Monday, October 1, 2018

Broadway Play Review—“The Nap”

The Nap
Written by Richard Bean; directed by Daniel Sullivan
Performances through November 11, 2018
Samuel Friedman Theatre, 261 West 47th Street, New York, NY
ManhattanTheatreClub.com

Ben Schnetzer and Heather Lind in The Nap (photo: Joan Marcus)
Richard Bean hit it big with One Man Two Guv’nors, but based on the hot mess that is his latest, The Nap, it’s clear his earlier play succeeded because 1) it was based on a classic Italian play by Carlo Goldoni and 2) it had a bravura turn by James Corden in the lead.

Bean has neither this time around; instead, there’s a gimmick: snooker, a British variation of pool, which not only drives the plot but is also the climax, as the World Snooker Championship final occurs onstage and the play’s ending depends on which character wins.

Bean’s title is a heavy-handed metaphor for his protagonist. Dylan Spokes, a fine snooker player from Sheffield competing in the championship in (you guessed it) Sheffield, tells attractive young cop Eleanor—who, with snooker organization rep Mohammed, explain to Dylan that they need his help against an organized crime ring betting on him to throw a frame of his next game—that shooting the ball with, rather than against, the felt-like material covering a snooker table allows the player to play straight, rather than crooked. 

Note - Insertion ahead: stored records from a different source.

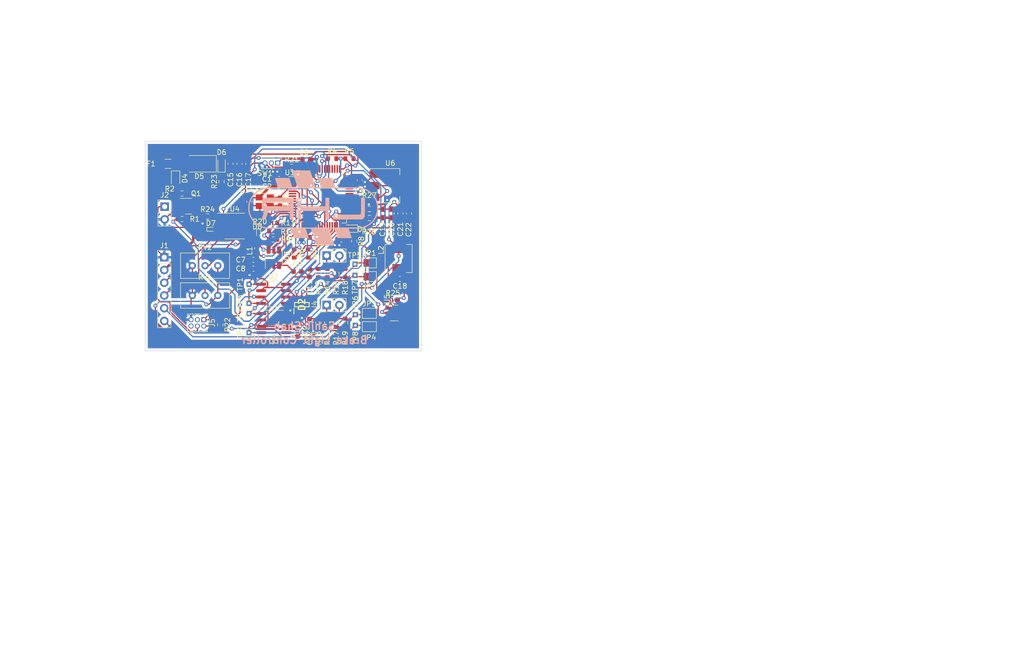
<source format=kicad_pcb>
(kicad_pcb (version 20211014) (generator pcbnew)

  (general
    (thickness 1.6)
  )

  (paper "A4")
  (layers
    (0 "F.Cu" signal)
    (31 "B.Cu" signal)
    (32 "B.Adhes" user "B.Adhesive")
    (33 "F.Adhes" user "F.Adhesive")
    (34 "B.Paste" user)
    (35 "F.Paste" user)
    (36 "B.SilkS" user "B.Silkscreen")
    (37 "F.SilkS" user "F.Silkscreen")
    (38 "B.Mask" user)
    (39 "F.Mask" user)
    (40 "Dwgs.User" user "User.Drawings")
    (41 "Cmts.User" user "User.Comments")
    (42 "Eco1.User" user "User.Eco1")
    (43 "Eco2.User" user "User.Eco2")
    (44 "Edge.Cuts" user)
    (45 "Margin" user)
    (46 "B.CrtYd" user "B.Courtyard")
    (47 "F.CrtYd" user "F.Courtyard")
    (48 "B.Fab" user)
    (49 "F.Fab" user)
    (50 "User.1" user)
    (51 "User.2" user)
    (52 "User.3" user)
    (53 "User.4" user)
    (54 "User.5" user)
    (55 "User.6" user)
    (56 "User.7" user)
    (57 "User.8" user)
    (58 "User.9" user)
  )

  (setup
    (pad_to_mask_clearance 0)
    (pcbplotparams
      (layerselection 0x00010fc_ffffffff)
      (disableapertmacros false)
      (usegerberextensions false)
      (usegerberattributes true)
      (usegerberadvancedattributes true)
      (creategerberjobfile true)
      (svguseinch false)
      (svgprecision 6)
      (excludeedgelayer true)
      (plotframeref false)
      (viasonmask false)
      (mode 1)
      (useauxorigin false)
      (hpglpennumber 1)
      (hpglpenspeed 20)
      (hpglpendiameter 15.000000)
      (dxfpolygonmode true)
      (dxfimperialunits true)
      (dxfusepcbnewfont true)
      (psnegative false)
      (psa4output false)
      (plotreference true)
      (plotvalue true)
      (plotinvisibletext false)
      (sketchpadsonfab false)
      (subtractmaskfromsilk false)
      (outputformat 1)
      (mirror false)
      (drillshape 1)
      (scaleselection 1)
      (outputdirectory "")
    )
  )

  (net 0 "")
  (net 1 "+3.3V")
  (net 2 "GND")
  (net 3 "+3.3VA")
  (net 4 "Net-(C11-Pad2)")
  (net 5 "Net-(C12-Pad2)")
  (net 6 "/Microcontroller/HSE_in")
  (net 7 "Net-(C14-Pad1)")
  (net 8 "/StandardizedVRMS/BUCK/V_in")
  (net 9 "/StandardizedVRMS/BUCK/SW")
  (net 10 "/StandardizedVRMS/BUCK/VBST")
  (net 11 "+5V")
  (net 12 "+3V3")
  (net 13 "Net-(D1-Pad1)")
  (net 14 "Net-(D2-Pad1)")
  (net 15 "Net-(D2-Pad3)")
  (net 16 "Net-(D2-Pad4)")
  (net 17 "Net-(D2-Pad6)")
  (net 18 "Net-(D3-Pad4)")
  (net 19 "Net-(D3-Pad5)")
  (net 20 "Net-(D3-Pad6)")
  (net 21 "/StandardizedVRMS/DIODE")
  (net 22 "Net-(D6-Pad1)")
  (net 23 "/Brake1")
  (net 24 "/Brake2")
  (net 25 "+24V")
  (net 26 "/CANL")
  (net 27 "/CANH")
  (net 28 "Net-(J2-Pad1)")
  (net 29 "Net-(J3-Pad2)")
  (net 30 "Net-(J4-Pad2)")
  (net 31 "Net-(J5-Pad2)")
  (net 32 "unconnected-(J5-Pad3)")
  (net 33 "/Microcontroller/SWCLK")
  (net 34 "unconnected-(J5-Pad6)")
  (net 35 "/Microcontroller/CAN2_H")
  (net 36 "/Microcontroller/CAN2_L")
  (net 37 "Net-(Q1-Pad1)")
  (net 38 "/Microcontroller/I2C1_SCL")
  (net 39 "/Microcontroller/I2C1_SDA")
  (net 40 "/Microcontroller/I2C2_SCL")
  (net 41 "/Microcontroller/I2C2_SDA")
  (net 42 "/Microcontroller/LED_B")
  (net 43 "/Microcontroller/LED_G")
  (net 44 "/Microcontroller/LED_R")
  (net 45 "/Microcontroller/HSE_out")
  (net 46 "Net-(R21-Pad1)")
  (net 47 "/Microcontroller/BOOT0")
  (net 48 "/Microcontroller/SWDIO")
  (net 49 "/Brake_Signal")
  (net 50 "/StandardizedVRMS/BUCK/EN")
  (net 51 "/StandardizedVRMS/BUCK/VFB")
  (net 52 "Net-(RV1-Pad2)")
  (net 53 "Net-(RV2-Pad2)")
  (net 54 "/Microcontroller/CAN1_TX")
  (net 55 "/Microcontroller/CAN2_TX")
  (net 56 "/Microcontroller/CAN1_RX")
  (net 57 "/Microcontroller/CAN2_RX")
  (net 58 "/Microcontroller/PC13")
  (net 59 "/Microcontroller/PC14")
  (net 60 "/Microcontroller/PC15")
  (net 61 "unconnected-(U1-Pad7)")
  (net 62 "/Microcontroller/PC0")
  (net 63 "/Microcontroller/PC1")
  (net 64 "/Microcontroller/PC2")
  (net 65 "/Microcontroller/PC3")
  (net 66 "/Microcontroller/PA3")
  (net 67 "/Microcontroller/PA4")
  (net 68 "/Microcontroller/SPI1_SCK")
  (net 69 "/Microcontroller/SPI1_MISO")
  (net 70 "/Microcontroller/SPI1_MOSI")
  (net 71 "/Microcontroller/PC4")
  (net 72 "/Microcontroller/PC5")
  (net 73 "/Brake_Output")
  (net 74 "/Microcontroller/PB2")
  (net 75 "/Microcontroller/PB14")
  (net 76 "/Microcontroller/PB15")
  (net 77 "/Microcontroller/PC6")
  (net 78 "/Microcontroller/PC7")
  (net 79 "/Microcontroller/PC8")
  (net 80 "/Microcontroller/PC9")
  (net 81 "/Microcontroller/PA8")
  (net 82 "/Microcontroller/PA9")
  (net 83 "/Microcontroller/PA10")
  (net 84 "/Microcontroller/USB_D-")
  (net 85 "/Microcontroller/USB_D+")
  (net 86 "/Microcontroller/PA14")
  (net 87 "/Microcontroller/SPI3_SCK")
  (net 88 "/Microcontroller/SPI3_MISO")
  (net 89 "/Microcontroller/SPI3_MOSI")
  (net 90 "/Microcontroller/PD2")
  (net 91 "/Microcontroller/PB3")
  (net 92 "/Microcontroller/PB4")
  (net 93 "/Microcontroller/PB5")
  (net 94 "unconnected-(U2-Pad5)")
  (net 95 "unconnected-(U3-Pad5)")

  (footprint "Resistor_SMD:R_0603_1608Metric" (layer "F.Cu") (at 101.346 88.646 -90))

  (footprint "Capacitor_SMD:C_0603_1608Metric_Pad1.08x0.95mm_HandSolder" (layer "F.Cu") (at 135.5088 66.4451 -90))

  (footprint "Resistor_SMD:R_0603_1608Metric" (layer "F.Cu") (at 126.238 78.33155 90))

  (footprint "Diode_SMD:D_SMA" (layer "F.Cu") (at 97.141 56.5415 180))

  (footprint "Capacitor_SMD:C_0603_1608Metric" (layer "F.Cu") (at 113.0459 59.563 180))

  (footprint "Diode_SMD:D_SOD-923" (layer "F.Cu") (at 99.444 69.596))

  (footprint "Capacitor_SMD:C_0603_1608Metric_Pad1.08x0.95mm_HandSolder" (layer "F.Cu") (at 138.9886 66.4451 -90))

  (footprint "Capacitor_SMD:C_0603_1608Metric" (layer "F.Cu") (at 116.713 90.21875 -90))

  (footprint "Fuse:Fuse_1206_3216Metric_Pad1.42x1.75mm_HandSolder" (layer "F.Cu") (at 90.918 56.5415 180))

  (footprint "Capacitor_SMD:C_0603_1608Metric" (layer "F.Cu") (at 116.713 78.02675))

  (footprint "Capacitor_SMD:C_0603_1608Metric" (layer "F.Cu") (at 118.491 55.626))

  (footprint "Capacitor_SMD:C_0603_1608Metric" (layer "F.Cu") (at 125.476 71.628 180))

  (footprint "Resistor_SMD:R_0603_1608Metric" (layer "F.Cu") (at 124.46 88.25075 90))

  (footprint "Global Libraries:SOT95P280X100-6N" (layer "F.Cu") (at 117.602 84.63075 90))

  (footprint "TestPoint:TestPoint_THTPad_1.0x1.0mm_Drill0.5mm" (layer "F.Cu") (at 128.27 86.61195))

  (footprint "Connector_PinHeader_1.27mm:PinHeader_1x03_P1.27mm_Vertical" (layer "F.Cu") (at 112.7919 56.388 -90))

  (footprint "Jumper:SolderJumper-2_P1.3mm_Bridged2Bar_Pad1.0x1.5mm" (layer "F.Cu") (at 131.064 86.35795))

  (footprint "Resistor_SMD:R_0603_1608Metric" (layer "F.Cu") (at 111.887 69.977 180))

  (footprint "TestPoint:TestPoint_THTPad_1.0x1.0mm_Drill0.5mm" (layer "F.Cu") (at 128.1938 76.55355))

  (footprint "Resistor_SMD:R_0603_1608Metric_Pad0.98x0.95mm_HandSolder" (layer "F.Cu") (at 101.586 60.0975 90))

  (footprint "Resistor_SMD:R_0603_1608Metric" (layer "F.Cu") (at 110.07 66.763 180))

  (footprint "Capacitor_SMD:C_0603_1608Metric_Pad1.08x0.95mm_HandSolder" (layer "F.Cu") (at 137.2614 66.4451 -90))

  (footprint "Jumper:SolderJumper-2_P1.3mm_Bridged2Bar_Pad1.0x1.5mm" (layer "F.Cu") (at 131.064 76.29955))

  (footprint "Potentiometer_THT:Potentiometer_Bourns_3296W_Vertical" (layer "F.Cu") (at 100.838 76.86))

  (footprint "Resistor_SMD:R_0603_1608Metric" (layer "F.Cu") (at 122.682 88.26295 -90))

  (footprint "Package_SO:SOIC-8_3.9x4.9mm_P1.27mm" (layer "F.Cu") (at 104.205 68.961))

  (footprint "Potentiometer_THT:Potentiometer_Bourns_3296W_Vertical" (layer "F.Cu") (at 100.838 82.804))

  (footprint "TestPoint:TestPoint_THTPad_1.0x1.0mm_Drill0.5mm" (layer "F.Cu") (at 107.061 84.37675))

  (footprint "Resistor_SMD:R_0603_1608Metric" (layer "F.Cu") (at 111.887 71.628 180))

  (footprint "Diode_SMD:D_SOD-323" (layer "F.Cu") (at 92.4166 59.4625 -90))

  (footprint "Capacitor_SMD:C_0603_1608Metric" (layer "F.Cu") (at 113.245 64.096 -90))

  (footprint "LED_SMD:LED_ROHM_SMLVN6" (layer "F.Cu") (at 112.014 75.2667 90))

  (footprint "TestPoint:TestPoint_THTPad_1.0x1.0mm_Drill0.5mm" (layer "F.Cu") (at 128.1938 78.78875))

  (footprint "Capacitor_SMD:C_0603_1608Metric_Pad1.08x0.95mm_HandSolder" (layer "F.Cu") (at 106.934 56.5415 -90))

  (footprint "Capacitor_SMD:C_0603_1608Metric" (layer "F.Cu") (at 119.1514 78.33155 90))

  (footprint "Capacitor_SMD:C_0603_1608Metric" (layer "F.Cu") (at 107.937 75.692 180))

  (footprint "Resistor_SMD:R_0603_1608Metric" (layer "F.Cu") (at 120.904 78.33155 -90))

  (footprint "Capacitor_SMD:C_0603_1608Metric" (layer "F.Cu") (at 107.937 77.47 180))

  (footprint "Connector_PinHeader_2.54mm:PinHeader_1x02_P2.54mm_Vertical" (layer "F.Cu") (at 90.24 65.092462))

  (footprint "TestPoint:TestPoint_THTPad_1.0x1.0mm_Drill0.5mm" (layer "F.Cu") (at 107.061 80.56675))

  (footprint "Jumper:SolderJumper-2_P1.3mm_Bridged2Bar_Pad1.0x1.5mm" (layer "F.Cu") (at 131.064 89.02495))

  (footprint "TestPoint:TestPoint_THTPad_1.0x1.0mm_Drill0.5mm" (layer "F.Cu") (at 128.27 88.77095))

  (footprint "Resistor_SMD:R_0603_1608Metric_Pad0.98x0.95mm_HandSolder" (layer "F.Cu") (at 131.0638 67.3595))

  (footprint "Package_SO:SOIC-8_3.9x4.9mm_P1.27mm" (layer "F.Cu") (at 111.949 82.47175))

  (footprint "Resistor_SMD:R_0603_1608Metric" (layer "F.Cu") (at 128.0414 71.9647 -90))

  (footprint "Resistor_SMD:R_0603_1608Metric" (layer "F.Cu") (at 93.7 67.548462))

  (footprint "Resistor_SMD:R_0603_1608Metric" (layer "F.Cu") (at 116.078 74.422 -90))

  (footprint "Capacitor_SMD:C_0603_1608Metric_Pad1.08x0.95mm_HandSolder" (layer "F.Cu") (at 105.156 56.5415 -90))

  (footprint "TestPoint:TestPoint_THTPad_1.0x1.0mm_Drill0.5mm" (layer "F.Cu") (at 107.061 86.40875))

  (footprint "Package_QFP:LQFP-64_10x10mm_P0.5mm" (layer "F.Cu") (at 121.412 63.246))

  (footprint "Jumper:SolderJumper-2_P1.3mm_Bridged2Bar_Pad1.0x1.5mm" (layer "F.Cu") (at 131.064 79.04275))

  (footprint "Connector_PinHeader_2.54mm:PinHeader_1x02_P2.54mm_Vertical" (layer "F.Cu") (at 122.55 74.85175 90))

  (footprint "Capacitor_SMD:C_0603_1608Metric_Pad1.08x0.95mm_HandSolder" (layer "F.Cu") (at 103.378 56.5415 -90))

  (footprint "Resistor_SMD:R_0603_1608Metric" (layer "F.Cu") (at 124.46 78.33155 90))

  (footprint "Capacitor_SMD:C_0603_1608Metric_Pad1.08x0.95mm_HandSolder" (layer "F.Cu") (at 137.16 79.502 180))

  (footprint "Resistor_SMD:R_0603_1608Metric" (layer "F.Cu")
    (tedit 5F68FEEE) (tstamp b69e80f0-5d68-452c-aa81-2d8a0514106c)
    (at 126.238 88.25075 90)
    (descr "Resistor SMD 0603 (1608 Metric), square (rectangular) end terminal, IPC_7351 nominal, (Body size source: IPC-SM-782 page 72, https://www.pcb-3d.com/wordpress/wp-content/uploads/ipc-sm-782a_amendment_1_and_2.pdf), generated with kicad-footprint-generator")
    (tags "resistor")
    (property "Sheetfile" "File: 2023KicadLibrary/Standardized Subsheets/microcontroller.kicad_sch")
    (property "Sheetname" "Microcontroller")
    (path "/29639228-78f8-4f5b-8652-d63c64ba8913/6a9c8ff2-81a9-4e91-be10-6c684166a3d7")
    (attr smd)
    (fp_text reference "R19" (at -3.048 0 90) (layer "F.SilkS")
      (effects (font (size 1 1) (thickness 0.15)))
      (tstamp 46bb5c5b-59dd-4da1-9e14-f330dff88b68)
    )
    (fp_text value "120" (at 2.921 0 90) (layer "F.Fab")
      (effects (font (size 1 1) (thickness 0.15)))
      (tstamp 2aa31b1d-653d-4b98-97f8-eb7d0a75b6ae)
    )
    (fp_text user "${REFERENCE}" (at 0 0 90) (layer "F.Fab")
      (effects (font (size 0.4 0.4) (thickness 0.06)))
      (tstamp a4bde8c2-c173-4af0-8f29-1cfd5ac45d04)
    )
    (fp_line (start -0.237258 0.5225) (end 0.237258 0.5225) (layer "F.SilkS") (width 0.12) (tstamp 1c3626fa-50c5-4a26-a200-18210d19618c))
    (fp_line (start -0.237258 -0.5225) (end 0.237258 -0.5225) (layer "F.SilkS") (width 0.12) (tstamp b5fbb12a-2025-4627-b556-4c52a92184ed))
    (fp_line (start -1.48 -0.73) (end 1.48 -0.73) (layer "F.CrtYd") (width 0.05) (tstamp 401134c4-cf8c-4a38-a4b6-42fc3810c934))
    (fp_line (start 1.48 -0.73) (end 1.48 0.73) (layer "F.CrtYd") (width 0.05) (tstamp 4c1935ee-2216-4fc4-80d1-41c5fdb54c70))
    (fp_line (start -1.48 0.73) (end -1.48 -0.73) (layer "F.CrtYd") (width 0.05) (tstamp 5374dc9e-17a4-4423-9539-c0e6cacff071))
    (fp_line (start 1.48 0.73) (end -1.48 0.73) (layer "F.CrtYd") (width 0.05) (tstamp ee780cb5-9da2-4c0b-83aa-54e8a177c221))
    (fp_line (start 0.8 -0.4125) (end 0.8 0.4125) (layer "F.Fab") (width 0.1) (tstamp 1ea2146b-bb1a-4b4e-b201-aafbccc8829a))
    (fp_line (start -0.8 -0.4125) (end 0.8 -0.4125) (layer "F.Fab")
... [418018 chars truncated]
</source>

Bean doesn’t trust his material, so he pads his play mercilessly. For example, Dylan’s father, Bobby, is a wastrel whose only narrative function is to babble on when nothing else is happening. Bobby wastes a good chunk of time trying to remember the title of the movie Moonstruck; not content with subjecting the audience to this unfunny diversion in the first act, in the second act Bean repeats it, as Bobby tries to remember the title to the movie The Grifters, a ham-fisted underlining of what The Nap is nominally about.

The Nap ends with a game of snooker played onstage, which makes for a diverting few minutes, partly thanks to dry audio commentary by BBC analyst voices. (A deadpan “vegetarian” is the play’s funniest line.) But too much of The Nap doesn’t parse, and its willfully benighted characters are far less interesting over the course of two-plus wearying hours than their author believes.

Puerile writing aside, director Daniel Sullivan puts in surprisingly undistinguished work; the cleverness of David Rockwell’s sets and Justin Townsend’s lighting doesn’t arrest how slowly the show crawls along. The cast is unable to transcend Bean’s caricatures, although Heather Lind’s charming Eleanor and Ben Schnetzer’s sympathetic Dylan come close. Unlike his protagonist, Bean plays against The Nap, causing errant shots throughout.